> _Work to complete_
Extract each line holding the word "Trio" from the entries.

> _Dataset entries_
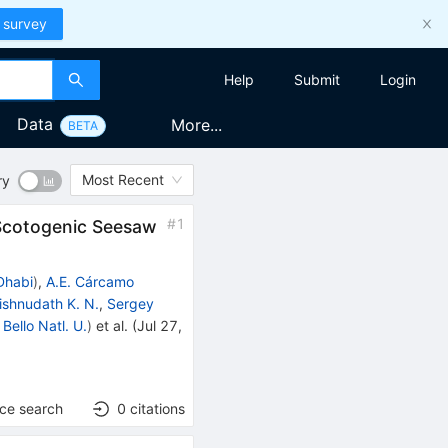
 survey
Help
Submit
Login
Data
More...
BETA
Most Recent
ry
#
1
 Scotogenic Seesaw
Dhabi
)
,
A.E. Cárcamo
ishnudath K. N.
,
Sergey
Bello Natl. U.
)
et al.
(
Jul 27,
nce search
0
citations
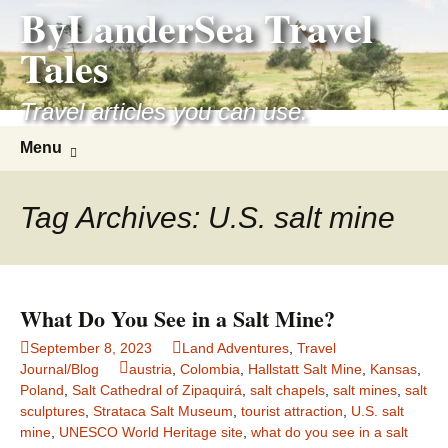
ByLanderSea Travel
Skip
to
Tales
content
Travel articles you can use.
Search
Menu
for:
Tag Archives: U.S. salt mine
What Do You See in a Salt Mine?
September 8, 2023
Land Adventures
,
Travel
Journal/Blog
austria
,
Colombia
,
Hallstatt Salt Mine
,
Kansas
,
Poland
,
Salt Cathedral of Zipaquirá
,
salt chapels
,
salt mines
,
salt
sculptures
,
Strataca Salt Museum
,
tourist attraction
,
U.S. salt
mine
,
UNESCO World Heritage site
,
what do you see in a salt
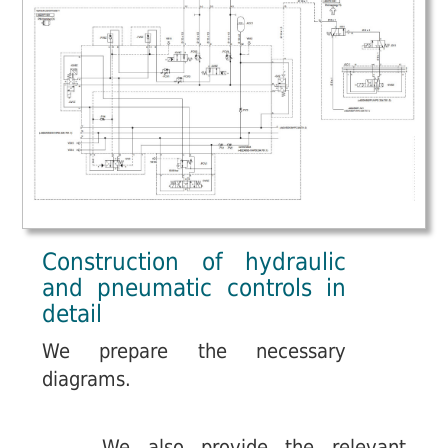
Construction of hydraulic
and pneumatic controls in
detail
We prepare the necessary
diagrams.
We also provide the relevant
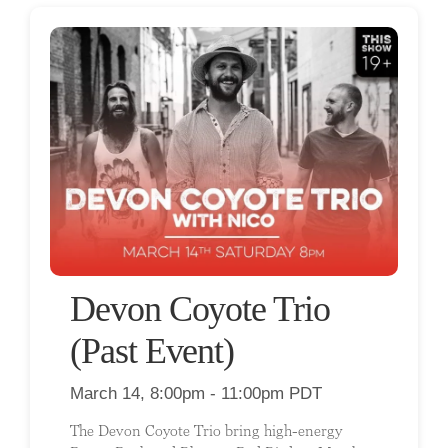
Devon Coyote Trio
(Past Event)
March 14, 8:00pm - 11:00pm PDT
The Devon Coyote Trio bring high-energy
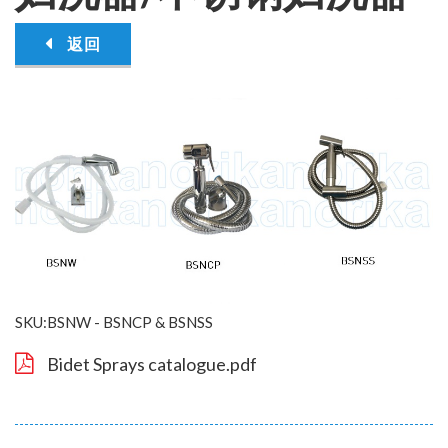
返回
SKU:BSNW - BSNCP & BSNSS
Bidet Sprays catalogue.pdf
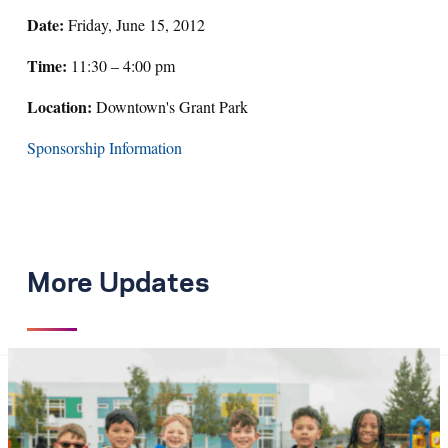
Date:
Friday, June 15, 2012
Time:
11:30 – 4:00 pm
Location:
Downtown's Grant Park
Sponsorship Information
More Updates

> _Expected answer_
Devon Coyote Trio
The Devon Coyote Trio bring high-energy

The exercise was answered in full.